The agreement is the culmination of weeks of negotiations at the state Capitol and adds current public health guidelines along with proposals for reopening the school introduced by the governor and legislators. For Newsom, it is suggested that students return to campus two months later than he promised in the plan he presented in late December. Legislators objected to the requirement of his original attempt for schools to submit lengthy applications for the money, and deviated from the early details of public health standards in the community.
But the fiercest debate over reopening more school classrooms has focused on vaccinating COVID-19 to educators. Newsom, which initially deviated from new guarantees, conceded last month and this week set aside 10% of the state’s weekly vaccine dosages for teachers and school staff.

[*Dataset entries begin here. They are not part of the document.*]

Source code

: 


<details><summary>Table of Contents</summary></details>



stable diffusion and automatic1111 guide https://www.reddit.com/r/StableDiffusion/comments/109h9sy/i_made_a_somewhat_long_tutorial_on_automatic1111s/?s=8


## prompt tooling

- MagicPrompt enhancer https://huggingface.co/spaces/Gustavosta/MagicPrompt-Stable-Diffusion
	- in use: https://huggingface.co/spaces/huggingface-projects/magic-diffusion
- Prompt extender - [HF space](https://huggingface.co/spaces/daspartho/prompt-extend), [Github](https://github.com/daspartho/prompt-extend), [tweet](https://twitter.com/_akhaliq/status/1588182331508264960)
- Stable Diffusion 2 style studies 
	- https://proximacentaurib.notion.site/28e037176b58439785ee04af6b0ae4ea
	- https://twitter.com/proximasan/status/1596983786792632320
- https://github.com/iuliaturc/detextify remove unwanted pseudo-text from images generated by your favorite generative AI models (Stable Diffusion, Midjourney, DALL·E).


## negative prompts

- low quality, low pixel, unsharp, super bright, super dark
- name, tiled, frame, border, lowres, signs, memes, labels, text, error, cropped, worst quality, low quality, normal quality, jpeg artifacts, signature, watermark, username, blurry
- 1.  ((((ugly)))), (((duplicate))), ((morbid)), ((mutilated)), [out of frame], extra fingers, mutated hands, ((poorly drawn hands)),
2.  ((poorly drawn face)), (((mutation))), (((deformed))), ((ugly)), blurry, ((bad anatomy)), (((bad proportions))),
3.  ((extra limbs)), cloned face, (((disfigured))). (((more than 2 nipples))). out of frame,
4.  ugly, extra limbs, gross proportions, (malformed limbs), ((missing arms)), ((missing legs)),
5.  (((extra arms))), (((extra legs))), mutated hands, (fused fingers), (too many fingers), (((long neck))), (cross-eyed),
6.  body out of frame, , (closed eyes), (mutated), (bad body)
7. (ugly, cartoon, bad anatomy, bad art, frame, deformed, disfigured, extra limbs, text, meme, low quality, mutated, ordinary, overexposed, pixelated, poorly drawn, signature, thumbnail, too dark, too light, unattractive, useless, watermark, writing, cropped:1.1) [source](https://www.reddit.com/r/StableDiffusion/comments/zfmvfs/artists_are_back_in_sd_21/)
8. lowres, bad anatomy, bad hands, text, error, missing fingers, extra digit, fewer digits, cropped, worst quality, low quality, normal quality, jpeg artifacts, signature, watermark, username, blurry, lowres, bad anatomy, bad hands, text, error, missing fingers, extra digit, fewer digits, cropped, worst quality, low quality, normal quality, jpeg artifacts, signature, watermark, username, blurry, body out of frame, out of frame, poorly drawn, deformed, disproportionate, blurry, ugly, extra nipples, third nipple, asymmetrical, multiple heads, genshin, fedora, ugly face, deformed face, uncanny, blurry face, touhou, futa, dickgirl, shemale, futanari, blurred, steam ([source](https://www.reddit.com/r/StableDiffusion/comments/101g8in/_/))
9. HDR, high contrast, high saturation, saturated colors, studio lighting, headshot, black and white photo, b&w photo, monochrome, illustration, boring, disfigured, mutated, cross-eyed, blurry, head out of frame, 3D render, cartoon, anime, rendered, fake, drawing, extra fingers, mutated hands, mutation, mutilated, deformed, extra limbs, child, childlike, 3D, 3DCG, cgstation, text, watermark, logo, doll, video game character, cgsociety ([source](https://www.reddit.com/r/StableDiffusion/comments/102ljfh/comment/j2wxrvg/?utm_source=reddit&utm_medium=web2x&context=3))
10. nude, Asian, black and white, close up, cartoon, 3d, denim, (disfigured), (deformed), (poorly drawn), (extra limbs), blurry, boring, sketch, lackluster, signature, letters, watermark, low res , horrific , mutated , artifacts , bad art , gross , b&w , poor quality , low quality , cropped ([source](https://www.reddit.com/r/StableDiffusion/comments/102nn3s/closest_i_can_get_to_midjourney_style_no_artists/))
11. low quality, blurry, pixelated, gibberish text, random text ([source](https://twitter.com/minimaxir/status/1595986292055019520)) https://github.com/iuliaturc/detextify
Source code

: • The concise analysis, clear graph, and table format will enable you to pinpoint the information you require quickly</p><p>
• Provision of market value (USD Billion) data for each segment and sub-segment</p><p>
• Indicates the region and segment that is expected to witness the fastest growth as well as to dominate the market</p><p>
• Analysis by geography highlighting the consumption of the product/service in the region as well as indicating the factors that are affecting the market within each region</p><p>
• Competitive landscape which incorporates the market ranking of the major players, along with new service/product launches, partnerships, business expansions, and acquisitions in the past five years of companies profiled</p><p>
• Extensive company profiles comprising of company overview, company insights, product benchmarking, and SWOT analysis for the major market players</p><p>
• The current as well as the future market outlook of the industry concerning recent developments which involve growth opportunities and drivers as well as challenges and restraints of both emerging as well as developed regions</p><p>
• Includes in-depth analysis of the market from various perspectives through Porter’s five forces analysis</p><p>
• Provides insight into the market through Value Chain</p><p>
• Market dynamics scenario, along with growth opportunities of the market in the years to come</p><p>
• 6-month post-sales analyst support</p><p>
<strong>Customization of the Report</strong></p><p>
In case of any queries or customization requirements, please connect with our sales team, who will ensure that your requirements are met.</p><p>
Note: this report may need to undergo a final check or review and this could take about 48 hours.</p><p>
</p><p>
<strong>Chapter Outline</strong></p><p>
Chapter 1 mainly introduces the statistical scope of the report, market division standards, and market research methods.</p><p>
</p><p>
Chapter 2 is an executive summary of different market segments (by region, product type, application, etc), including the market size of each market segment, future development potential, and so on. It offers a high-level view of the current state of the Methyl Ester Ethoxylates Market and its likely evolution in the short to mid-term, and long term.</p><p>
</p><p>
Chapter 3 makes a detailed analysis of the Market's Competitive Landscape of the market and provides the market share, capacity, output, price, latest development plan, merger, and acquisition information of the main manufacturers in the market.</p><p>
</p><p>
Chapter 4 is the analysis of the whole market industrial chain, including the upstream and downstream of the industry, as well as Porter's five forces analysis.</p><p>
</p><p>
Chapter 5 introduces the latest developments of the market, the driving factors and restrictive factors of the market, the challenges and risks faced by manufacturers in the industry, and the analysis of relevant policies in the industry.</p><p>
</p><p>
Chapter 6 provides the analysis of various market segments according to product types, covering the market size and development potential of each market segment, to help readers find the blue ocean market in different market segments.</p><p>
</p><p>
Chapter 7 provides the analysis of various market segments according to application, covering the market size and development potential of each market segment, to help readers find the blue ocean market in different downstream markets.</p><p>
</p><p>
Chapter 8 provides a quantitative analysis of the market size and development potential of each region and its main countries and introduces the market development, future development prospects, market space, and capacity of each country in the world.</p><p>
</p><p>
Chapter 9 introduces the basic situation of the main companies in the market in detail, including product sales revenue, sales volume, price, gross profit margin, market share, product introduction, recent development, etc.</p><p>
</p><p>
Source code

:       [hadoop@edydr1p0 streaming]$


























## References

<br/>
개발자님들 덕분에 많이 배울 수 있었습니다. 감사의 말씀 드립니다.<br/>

Public health officials said Monday that the state is on track to exceed Newsom’s initial estimate of providing at least 75,000 weekly vaccine doses. And district officials at the Los Angeles Unified School announced they would expect enough vaccinations to reopen campuses by April 9 – a week later than the new classroom opening plan.
According to the legislation, the vaccination of teachers and staff is not a condition for a district to return to personal learning, a mandate demanded by the California Teachers Assn.
Trade union leaders also failed to block the pressure on Newsom to reopen schools in the province’s most limited press level in the provinces. Government officials are expected to update the levels on Tuesday. As of last week, all but one of California’s provinces have had fall rates that would allow students in the TC second grade to return to their classrooms.
The plan is based on financial incentives to open more campuses in the spring. School districts in provinces that meet the virus threshold and do not open on April 1 will lose 1% of their share in the $ 2 billion in reopening of funds for each school day that distance education is the only option. Schools that are currently open or planning to reopen before the end of March will be allowed to continue with their respective reopening and still be eligible for funding.